Member of the Pennsylvania House of Representatives from the Delaware County district
- In office 1888 – December 1, 1889
- In office 1881–1882

Personal details
- Born: Isaac Price Garrett August 4, 1844 Stanton, Delaware, U.S.
- Died: February 19, 1923 (aged 78) Lansdowne, Pennsylvania, U.S.
- Resting place: Friends Southwestern Burial Ground Upper Darby Township, Pennsylvania, U.S.
- Party: Republican
- Spouse: Sarah Emlen Bell ​(m. 1868)​
- Children: 3
- Relatives: William Garrett
- Occupation: Politician; farmer;

= Isaac P. Garrett =

American politician (1844–1923)

Isaac Price Garrett (August 4, 1844 – February 19, 1923) was an American politician from Pennsylvania. He served as a member of the Pennsylvania House of Representatives, representing Delaware County from 1881 to 1882 and from 1888 to 1889.

==Early life==
Isaac Price Garrett was born on August 4, 1844, in Stanton, Delaware, to Mary (née Haines) and Benjamin Garrett. He was named after his uncle. He was descended from William Garrett, a member of the Pennsylvania Colonial Assembly. At the age of five, he moved to Lansdowne, Pennsylvania, to live with his uncle. He attended Westtown Academy.

==Career==
Garrett served as a member of the board of directors of Upper Darby Township, Pennsylvania, for 23 years. He was president of the board of directors for 15 years. He was delegate to the Delaware County Republican Convention. He was supervisor of Upper Darby Township from 1876 to 1881. He was elected in a special election as a Republican to the Pennsylvania House of Representatives, representing Delaware County on October 27, 1881. He served from 1881 to 1882 and lost the election in 1882. He was elected again and served from 1888 to his resignation on December 1, 1889.

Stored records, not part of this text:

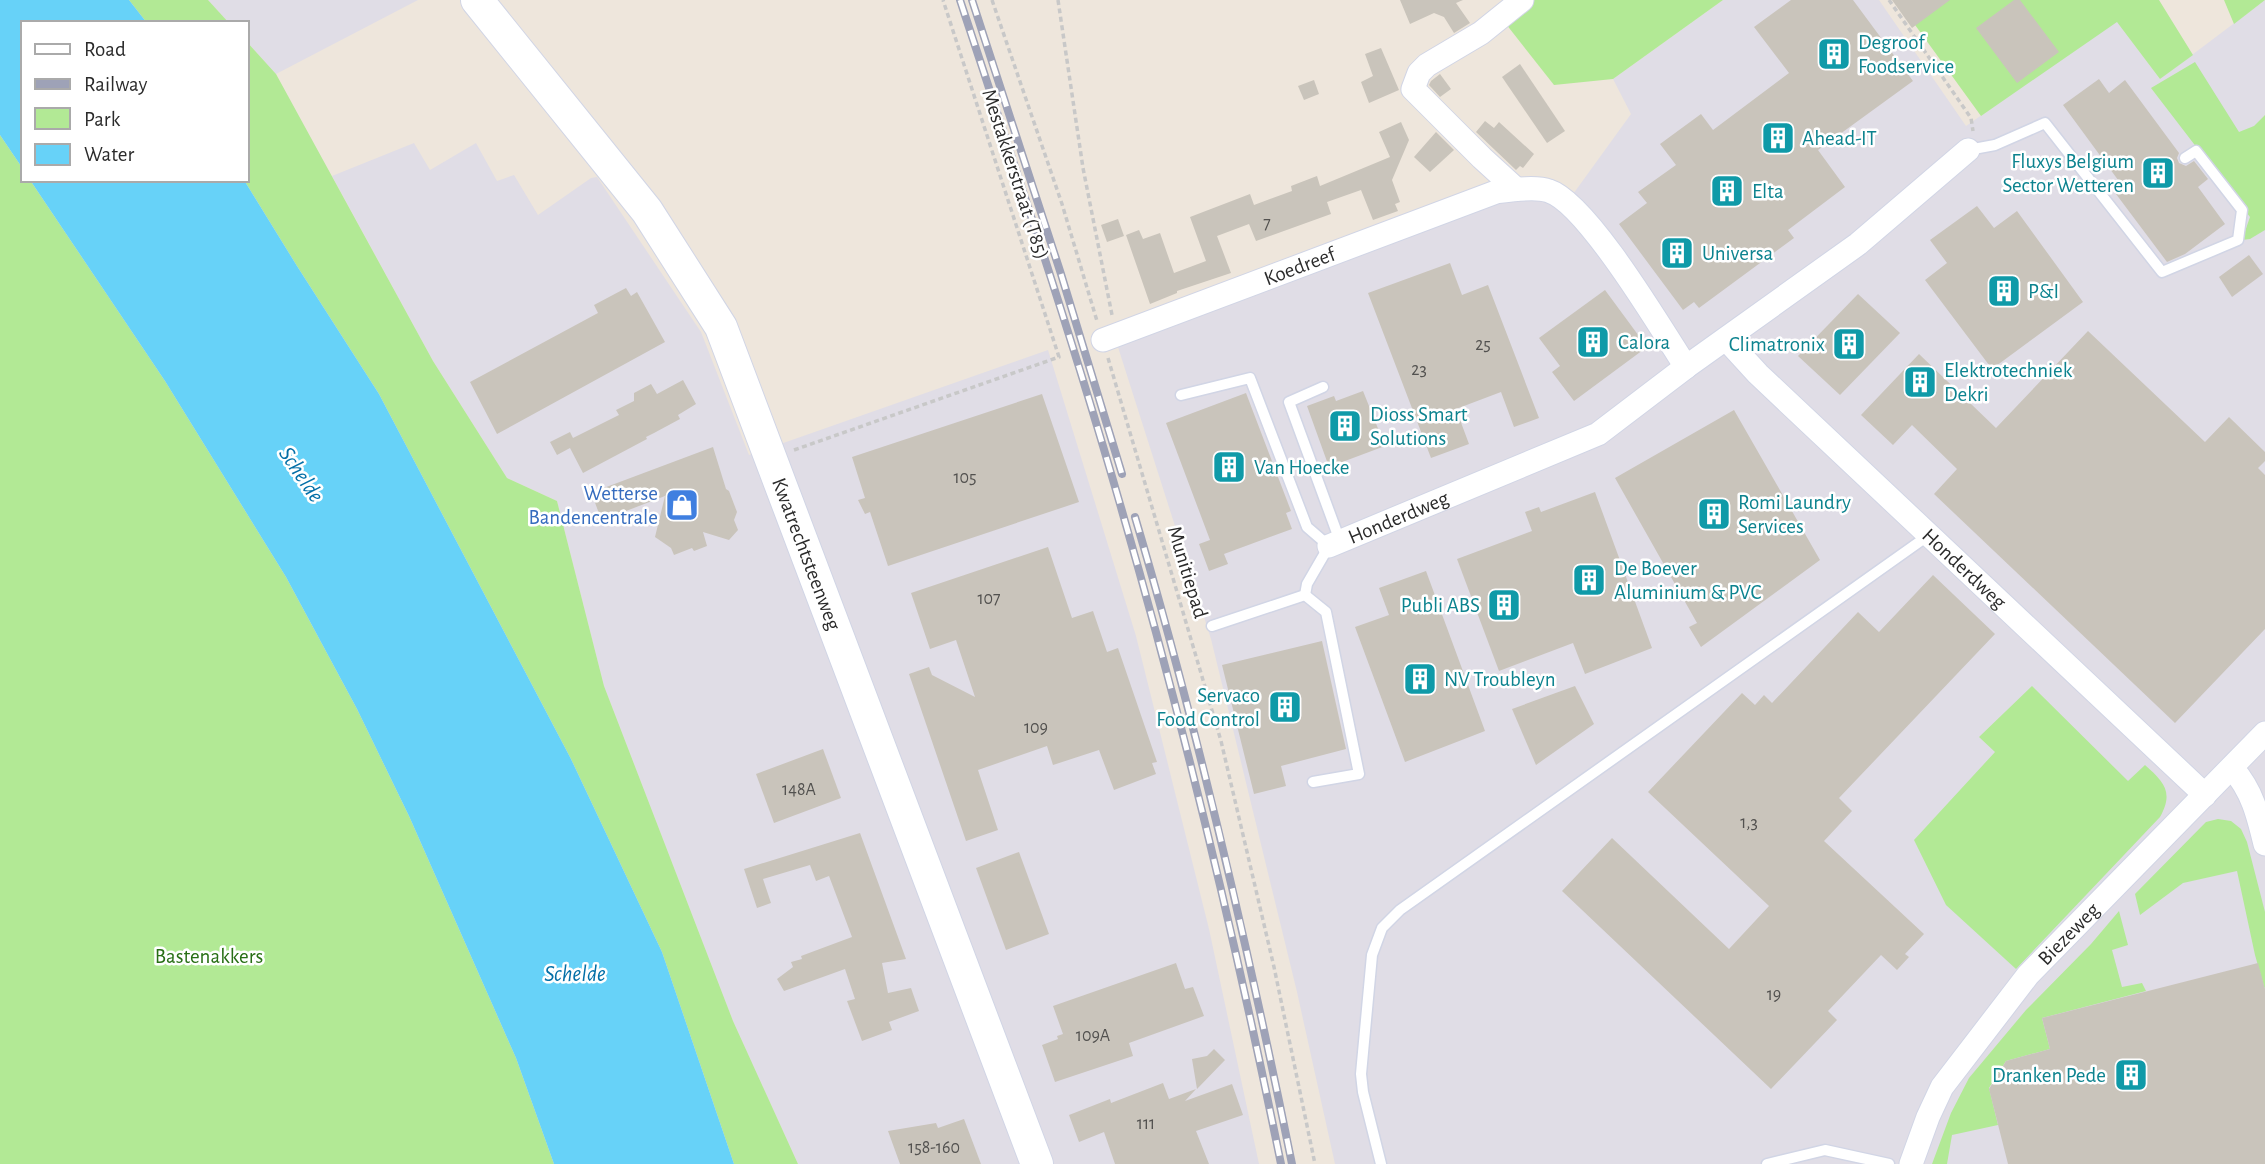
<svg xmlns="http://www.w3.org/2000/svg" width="2265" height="1164" font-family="'Alegreya Sans',sans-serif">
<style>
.industrial{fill:#e0dde6}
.green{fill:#b2e995}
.water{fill:#67d2f8}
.building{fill:#c9c4bb}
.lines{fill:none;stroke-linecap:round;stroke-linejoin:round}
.lane-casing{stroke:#d1d5e5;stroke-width:13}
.street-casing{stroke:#d1d5e5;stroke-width:25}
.secondary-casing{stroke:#d1d5e5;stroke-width:34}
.path{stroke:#c8c8c8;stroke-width:3.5;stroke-dasharray:5 3.5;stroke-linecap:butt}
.lane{stroke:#fff;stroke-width:10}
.street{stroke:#fff;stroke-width:23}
.secondary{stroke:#fff;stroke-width:32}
.rail-casing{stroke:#9ea2b7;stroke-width:8}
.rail{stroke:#fff;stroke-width:5;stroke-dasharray:16;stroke-linecap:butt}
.labels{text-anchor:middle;stroke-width:5;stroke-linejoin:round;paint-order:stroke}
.number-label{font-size:18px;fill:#52514f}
.culture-label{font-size:21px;fill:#0d838f;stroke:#fff;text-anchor:start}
.street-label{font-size:21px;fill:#2b2b2b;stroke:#fff}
.shop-label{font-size:21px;fill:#366cbe;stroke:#fff;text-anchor:end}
.park-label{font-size:21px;fill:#286f15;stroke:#fff}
.water-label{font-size:23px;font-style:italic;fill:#036fa7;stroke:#fff}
</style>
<rect width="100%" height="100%" fill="#eee6dc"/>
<g class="industrial">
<polygon points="208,0 418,0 276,74 247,42 247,23 229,23"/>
<polygon points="1723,0 1879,0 1966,126 2117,21 2160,79 2265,0 2265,1164 1335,1164 1297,992 1211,639 1117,344 1502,202 1543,199 1563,208 1631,114 1613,79"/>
<polygon points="414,143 430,170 476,143 497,181 514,175 538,215 591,178 597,177 701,332 749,455 1048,350 1136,636 1209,929 1259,1164 798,1164 733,1021 604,686 557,501 507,478 433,361 332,176"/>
</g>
<g class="green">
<polygon points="129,0 208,0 229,23 147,23"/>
<polygon points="1532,0 1723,0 1613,79 1554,85 1506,24"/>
<polygon points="1897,0 2159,0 2193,55 2160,79 2117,22 1981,116"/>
<polygon points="2224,0 2265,0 2234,24"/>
<polygon points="247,42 276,74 433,361 507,478 557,501 604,686 733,1021 798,1164 734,1164 662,952 571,759 379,394 297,266 244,180 247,180"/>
<polygon points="2195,62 2239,132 2254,126 2265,115 2265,230 2250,239 2242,240 2250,217 2151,88"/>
<polygon points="0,135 23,169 23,180 30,180 165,381 286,577 357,709 409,816 516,1058 554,1164 0,1164"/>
<path d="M2032 686 2128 781 2145 765C2164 782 2174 792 2160 817L2016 969 1946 905 1914 840 1995 752 1979 737Z"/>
<polygon points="2218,819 2231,821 2241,829 2247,842 2265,912 2265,990 2255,955 2237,871 2183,883 2140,915 2135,894 2206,822"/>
<polygon points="2119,911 2128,945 2112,950 2122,987 2142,983 2146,991 2042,1018 2050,1049 2006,1061 1989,1088 1998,1125 1952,1135 1947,1164 1932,1164 1951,1113 1969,1078 2026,1010 2091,944"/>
</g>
<g class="water">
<polygon points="0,0 129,0 147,23 23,23 23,169 0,135"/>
<polygon points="30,180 244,180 297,266 379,394 571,759 662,952 734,1164 554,1164 516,1058 409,816 357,709 286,577 165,381"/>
</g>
<g class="building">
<polygon points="1400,0 1463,0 1456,3 1470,23 1454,33 1444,17 1434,13 1410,24"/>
<polygon points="1791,0 1853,0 1913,81 1818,150 1845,187 1788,230 1794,238 1699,308 1694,302 1683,310 1619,224 1647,203 1638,192 1676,165 1660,144 1701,114 1713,130 1789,73 1754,27"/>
<polygon points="1892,0 1950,0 1912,28"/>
<polygon points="2014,0 2020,0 2059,52 2017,83 1976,28"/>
<polygon points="1381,48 1399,90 1369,103 1361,82 1373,76 1365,54"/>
<polygon points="1520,64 1565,131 1547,143 1502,77"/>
<polygon points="1440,74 1451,89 1440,97 1429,85 1431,81"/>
<polygon points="2099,79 2109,93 2125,80 2179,153 2177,158 2179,163 2186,166 2194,161 2208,179 2198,187 2225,224 2185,254 2167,262 2113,190 2121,184 2063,105"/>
<polygon points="1314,80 1319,94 1304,100 1298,86"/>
<polygon points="1485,121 1494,128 1499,122 1534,154 1523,168 1520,166 1516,170 1476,132"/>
<polygon points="1401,122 1409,140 1392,180 1400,202 1395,204 1398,211 1373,220 1361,190 1327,202 1331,214 1256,241 1249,224 1217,236 1231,273 1177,291 1177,293 1150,304 1126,235 1139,230 1143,239 1160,233 1174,273 1206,261 1190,217 1250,194 1254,205 1292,191 1291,186 1317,176 1320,186 1390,157 1379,132"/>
<polygon points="1436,132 1454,150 1430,172 1414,157"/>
<polygon points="1977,206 1994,228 2017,211 2083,302 1992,369 1925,280 1947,263 1930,240"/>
<polygon points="1118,219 1124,236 1107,242 1101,225"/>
<polygon points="2249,255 2263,274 2232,297 2219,277"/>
<polygon points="1450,263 1462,295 1488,285 1539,418 1514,427 1501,392 1456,409 1469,444 1431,458 1368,293"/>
<polygon points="626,288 631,296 637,292 665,342 497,434 470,382 598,313 594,305"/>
<polygon points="1605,290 1647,347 1574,401 1552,372 1560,366 1539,338"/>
<polygon points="1858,294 1900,333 1840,395 1798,356"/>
<polygon points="2088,331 2205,442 2229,417 2265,452 2265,461 2258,468 2265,475 2265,629 2175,723 1934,494 1957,469 1912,425 1893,445 1861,415 1919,354 1996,428"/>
<polygon points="683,380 696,404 678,415 680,419 654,433 646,437 647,439 583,473 570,448 557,455 550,442 570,432 573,438 619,415 616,410 634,401 634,393 651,384 657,394"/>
<polygon points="1363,391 1385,446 1329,467 1307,406 1334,396 1336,401"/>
<polygon points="1246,393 1291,511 1286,513 1292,529 1224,554 1228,564 1209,571 1199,544 1210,540 1166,423"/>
<polygon points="1042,394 1079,502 888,566 870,512 865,514 858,500 865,498 852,457"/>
<polygon points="1734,410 1820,560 1701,647 1689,627 1697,623 1615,478"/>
<polygon points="713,447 726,489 729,491 737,512 734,520 738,530 729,540 703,532 707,546 694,551 692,548 674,555 671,548 655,537 665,496 613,516 611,511 600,516 594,500 597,499 593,492"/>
<polygon points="1595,492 1652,648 1585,674 1573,643 1499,671 1457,559 1532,531 1525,512 1539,507 1541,512"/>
<polygon points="1048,547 1072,618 1093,611 1107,652 1118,648 1157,762 1152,763 1156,774 1114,790 1099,750 1053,765 1047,746 978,770 998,830 966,841 909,674 929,667 932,675 975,697 956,640 930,649 911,593"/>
<polygon points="1426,571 1485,731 1405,762 1355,627 1389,615 1379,588"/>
<polygon points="1933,575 1995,634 1839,798 1852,811 1824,841 1924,934 1905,954 1909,957 1897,970 1881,955 1828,1011 1837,1020 1771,1089 1562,891 1612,838 1729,949 1769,906 1648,792 1742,693 1755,705 1764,695 1772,703 1858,612 1879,632"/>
<polygon points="1322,641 1346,749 1281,766 1286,786 1254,794 1222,665"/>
<polygon points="1575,686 1594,724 1536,765 1512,709"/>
<polygon points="823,749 841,798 774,823 756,774"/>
<polygon points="860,833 906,959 882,963 888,993 911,988 919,1011 889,1022 892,1030 862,1041 847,1001 855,999 845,969 784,991 777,979 793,967 791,962 802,959 801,956 852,937 829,876 816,881 810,865 763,879 771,903 757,908 744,869"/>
<polygon points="1019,852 1049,934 1006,950 976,868"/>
<polygon points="1176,963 1185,989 1193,987 1204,1016 1129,1043 1133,1056 1055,1082 1042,1045 1058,1039 1057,1036 1063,1034 1053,1006"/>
<polygon points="2258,963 2265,989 2265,1164 2008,1164 1989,1089 2006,1061 2050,1049 2042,1018"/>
<polygon points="1214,1049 1225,1060 1197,1089 1192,1059 1207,1056"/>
<polygon points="1163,1083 1169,1099 1196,1089 1185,1101 1232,1084 1243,1115 1196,1131 1209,1164 1115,1164 1104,1132 1079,1142 1069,1115 1110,1099 1111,1103"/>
<polygon points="964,1119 981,1164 900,1164 888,1131 936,1123 938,1128"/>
</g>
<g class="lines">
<defs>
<g id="lane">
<polyline points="1968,150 1995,145 2045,123 2162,272 2238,240 2242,210 2196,151 2185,158"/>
<polyline points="1323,387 1289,402 1340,541"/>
<polyline points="1181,395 1250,378 1307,527 1329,546 1307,584 1305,595 1212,626"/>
<polyline points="1305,595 1326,612 1359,774 1313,782"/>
<polyline points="1381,1164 1363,1092 1361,1074 1372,955 1382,928 1400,910 1929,535"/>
<polyline points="1767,1164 1825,1150 1889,1164"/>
</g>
<g id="street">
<polyline points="1516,189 1482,158 1413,89 1419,73 1427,65 1481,33 1522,0"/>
<path id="s1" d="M1726 339 1758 374 2205 795"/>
<path id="s2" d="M1103 340 1496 192C1511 190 1535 186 1549 191 1587 203 1662 330 1686 367L1858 244 1968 150"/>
<path id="s3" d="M1329 546 1598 434 1686 367"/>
<path d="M2232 768C2252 790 2258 815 2265 844"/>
<path id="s4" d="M1911 1164 1928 1117 1942 1087 2028 975 2265 733"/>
</g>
<g id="secondary">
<path id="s5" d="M477 0 647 211 721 327 1037 1164"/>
</g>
</defs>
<use href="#lane" class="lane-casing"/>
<use href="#street" class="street-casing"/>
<use href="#secondary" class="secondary-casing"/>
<g class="path">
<polyline points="992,0 1062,204 1097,321"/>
<polyline points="1058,0 1083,168 1112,315"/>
<polyline points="1889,0 1971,118 1973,131"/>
<polyline points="1108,358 1221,741 1274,967 1315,1164"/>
<polyline points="794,450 1059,357 943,0"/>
</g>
<use href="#lane" class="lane"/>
<use href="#street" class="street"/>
<use href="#secondary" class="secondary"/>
<defs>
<g id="rail">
<path d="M960 0C1015 167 1071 334 1120 504 1183 721 1236 942 1281 1164"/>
<polyline points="972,0 1061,274 1122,474"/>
<path d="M1135 517C1198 730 1248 947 1292 1164"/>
</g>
</defs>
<use href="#rail" class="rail-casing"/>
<use href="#rail" class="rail"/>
</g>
<defs>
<symbol id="building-square" viewBox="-11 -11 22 22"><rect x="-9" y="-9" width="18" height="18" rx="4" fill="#0f9aa8" stroke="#fff"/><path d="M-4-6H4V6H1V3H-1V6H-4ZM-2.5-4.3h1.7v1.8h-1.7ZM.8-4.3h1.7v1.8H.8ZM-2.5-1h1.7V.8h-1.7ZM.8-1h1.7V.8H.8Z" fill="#fff"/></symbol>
<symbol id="shop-square" viewBox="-11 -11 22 22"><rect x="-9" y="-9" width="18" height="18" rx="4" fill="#3f7fe0" stroke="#fff"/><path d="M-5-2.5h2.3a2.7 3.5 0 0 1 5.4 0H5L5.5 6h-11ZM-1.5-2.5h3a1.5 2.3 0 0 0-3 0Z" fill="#fff"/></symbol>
</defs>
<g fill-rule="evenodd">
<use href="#building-square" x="1815" y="35" width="38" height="38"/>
<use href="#building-square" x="1759" y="119" width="38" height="38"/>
<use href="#building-square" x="2139" y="154" width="38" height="38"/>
<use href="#building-square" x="1708" y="172" width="38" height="38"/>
<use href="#building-square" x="1658" y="234" width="38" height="38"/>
<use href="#building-square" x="1985" y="272" width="38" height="38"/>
<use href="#building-square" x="1574" y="323" width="38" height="38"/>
<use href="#building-square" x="1830" y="325" width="38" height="38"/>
<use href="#building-square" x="1901" y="363" width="38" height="38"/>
<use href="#building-square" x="1326" y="407" width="38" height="38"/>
<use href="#building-square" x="1210" y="448" width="38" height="38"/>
<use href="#shop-square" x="663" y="486" width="38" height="38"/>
<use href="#building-square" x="1695" y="495" width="38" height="38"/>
<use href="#building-square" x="1570" y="561" width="38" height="38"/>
<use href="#building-square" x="1485" y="586" width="38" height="38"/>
<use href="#building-square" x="1401" y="660" width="38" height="38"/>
<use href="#building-square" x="1266" y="688" width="38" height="38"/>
<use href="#building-square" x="2112" y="1056" width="38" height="38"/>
</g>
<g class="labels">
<g class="number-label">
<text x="1267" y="229">7</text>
<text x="1483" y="350">25</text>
<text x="1419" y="375">23</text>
<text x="965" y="483">105</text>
<text x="989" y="604">107</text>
<text x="1036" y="733">109</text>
<text x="799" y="795">148A</text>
<text x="1749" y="828">1,3</text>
<text x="1774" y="1000">19</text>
<text x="1093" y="1041">109A</text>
<text x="1146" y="1129">111</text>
<text x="934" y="1153">158-160</text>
</g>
<g class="culture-label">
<text x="1858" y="49">Degroof<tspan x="1858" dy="24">Foodservice</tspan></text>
<text x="1802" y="145">Ahead-IT</text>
<text x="2134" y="168" text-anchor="end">Fluxys Belgium<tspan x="2134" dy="24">Sector Wetteren</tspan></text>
<text x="1752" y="198">Elta</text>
<text x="1702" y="260">Universa</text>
<text x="2028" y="298">P&amp;I</text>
<text x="1618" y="349">Calora</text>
<text x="1825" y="351" text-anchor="end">Climatronix</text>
<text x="1944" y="377">Elektrotechniek<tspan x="1944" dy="24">Dekri</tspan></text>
<text x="1370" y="421">Dioss Smart<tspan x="1370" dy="24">Solutions</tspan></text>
<text x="1254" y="474">Van Hoecke</text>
<text x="1738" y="509">Romi Laundry<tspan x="1738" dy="24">Services</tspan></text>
<text x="1614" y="575">De Boever<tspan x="1614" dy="24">Aluminium &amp; PVC</tspan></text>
<text x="1480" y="612" text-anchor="end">Publi ABS</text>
<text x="1444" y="686">NV Troubleyn</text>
<text x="1260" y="702" text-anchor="end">Servaco<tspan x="1260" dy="24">Food Control</tspan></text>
<text x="2106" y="1082" text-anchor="end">Dranken Pede</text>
</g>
<g class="street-label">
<text transform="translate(1016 174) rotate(72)" y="7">Mestakkerstraat (T85)</text>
<text dy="7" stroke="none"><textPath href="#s2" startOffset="210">Koedreef</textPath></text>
<text dy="7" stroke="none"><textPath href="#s3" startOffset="75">Honderdweg</textPath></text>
<text dy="7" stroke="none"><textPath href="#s5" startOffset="651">Kwatrechtsteenweg</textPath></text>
<text dy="7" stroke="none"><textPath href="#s1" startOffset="331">Honderdweg</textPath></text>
<text transform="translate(1188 572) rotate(73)" y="7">Munitiepad</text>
<text dy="7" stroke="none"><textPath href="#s4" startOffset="282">Biezeweg</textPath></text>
</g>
<g class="shop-label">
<text x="658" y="500">Wetterse<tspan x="658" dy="24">Bandencentrale</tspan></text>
</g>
<g class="park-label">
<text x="209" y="963">Bastenakkers</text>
</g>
<g class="water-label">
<text transform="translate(302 474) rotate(56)" y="8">Schelde</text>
<text x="575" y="981">Schelde</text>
</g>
</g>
<rect x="21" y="21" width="228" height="161" fill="#ffffff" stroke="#aaaaaa" stroke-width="2"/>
<rect x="35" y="44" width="35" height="10" fill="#ffffff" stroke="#aaaaaa" stroke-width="2"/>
<text x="84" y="56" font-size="21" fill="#2b2b2b">Road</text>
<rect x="35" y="79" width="35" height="10" fill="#9ea2b7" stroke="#aaaaaa" stroke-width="2"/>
<text x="84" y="91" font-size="21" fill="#2b2b2b">Railway</text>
<rect x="35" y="108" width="35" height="21" fill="#b2e995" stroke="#aaaaaa" stroke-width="2"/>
<text x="84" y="126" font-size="21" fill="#2b2b2b">Park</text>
<rect x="35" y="144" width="35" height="21" fill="#67d2f8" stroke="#aaaaaa" stroke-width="2"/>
<text x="84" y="161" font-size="21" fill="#2b2b2b">Water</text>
</svg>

Garrett was a farmer until 1889. He was appointed as cashier of the United States Customs Service in Philadelphia in 1889. He served in that role until 1894. He then worked in insurance in Philadelphia until 1897. He was appointed postmaster of Lansdowne by President William McKinley on July 7, 1897. He was appointed again by President Theodore Roosevelt on January 13, 1902. He continued in the role until 1914 and served in the role again from 1921 to 1923. He was trustee of the Lansdowne Public Library from 1895 to his death, excluding one year.

==Personal life==
Garrett married Sarah Emlen Bell, daughter of Chalkley Bell, of Bloomington, Illinois, on November 12, 1868. They had three children, Annie Emlen, Charles Taylor and Samuel Emlen.

Garrett died of pneumonia on February 19, 1923, at his 118 North Lansdowne Avenue home in Lansdowne. He was interred at Friends Southwestern Burial Ground in Upper Darby Township.